5 yılda 6 milyon yeni istihdam oluşturacak, kadın ve genç istihdamına özel önem vermeyi sürdüreceğiz.
Bu doğrultuda bizler, Cumhuriyetimizin ikinci asrında, yani Türkiye Yüzyılı’nda, güçlü geleceğimizi beraberce inşa edecek, doğru zamanda doğru adımları atarak yol almaya devam edeceğiz.
Sürdürülebilir kalkınma hedeflerimiz doğrultusunda, finansal gelişmişliğin günümüzde kalkınmanın en önemli yapı taşı olduğunun bilinciyle, iklim finansmanı, yeşil ve mavi finansman, etki yatırımı ve dijitalleşme alanlarına daha fazla odaklanacağız.
Küresel bir aktör olarak güçlü bir ekonomik ve sosyal ekosistemi tesis etmek yolunda her türlü inovatif düşünceye daha fazla kucak açacağız.
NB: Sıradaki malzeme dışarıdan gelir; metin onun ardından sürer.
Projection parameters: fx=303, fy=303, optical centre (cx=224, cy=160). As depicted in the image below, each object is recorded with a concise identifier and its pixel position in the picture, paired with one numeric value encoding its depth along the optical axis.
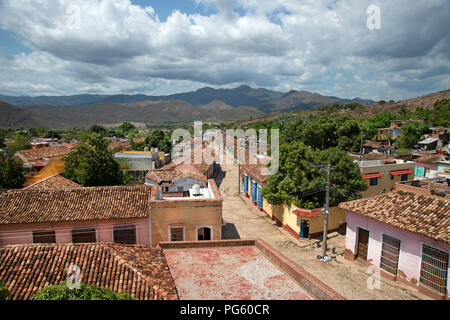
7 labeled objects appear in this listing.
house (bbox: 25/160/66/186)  26.69
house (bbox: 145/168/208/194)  24.69
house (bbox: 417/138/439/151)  41.40
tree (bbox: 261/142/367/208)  17.55
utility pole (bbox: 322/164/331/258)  14.31
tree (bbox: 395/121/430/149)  43.69
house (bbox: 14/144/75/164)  36.88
Teknoloji yoğun yüksek katma değerli sektörlerin ekonomimizdeki payını artırarak ülkemizi daha rekabetçi bir konuma taşıyacağız. Finansal alanda yapacağımız yeniliklerle girişimcilik ekosistemini desteklemeye devam edeceğiz.
Tüm bunları beraberce çalışarak, ortak akılla ve istişare içinde, müşterekler üzerinden birlikte gerçekleştireceğiz.
Bugüne kadar insanımızın ortak hayallerini nasıl ki bizler, beraberce gerçekleştirdiysek bundan sonra da aynı şekilde yapacağız.
Yolumuza, doğru zamanda doğru insanla, Cumhurbaşkanımız Sayın Recep Tayyip Erdoğan’la, güçlü bir şekilde devam edeceğiz.
Bugün burada, ülkemiz için düşünen, ülkemiz için üreten, bu topraklar için ter döken her birinize teşekkürlerimi sunuyorum.
Uludağ Ekonomi Zirvesi’nin milletimiz için hayırlı sonuçlar doğurmasını temenni ediyor, hepinizi saygıyla ve muhabbetle selamlıyorum.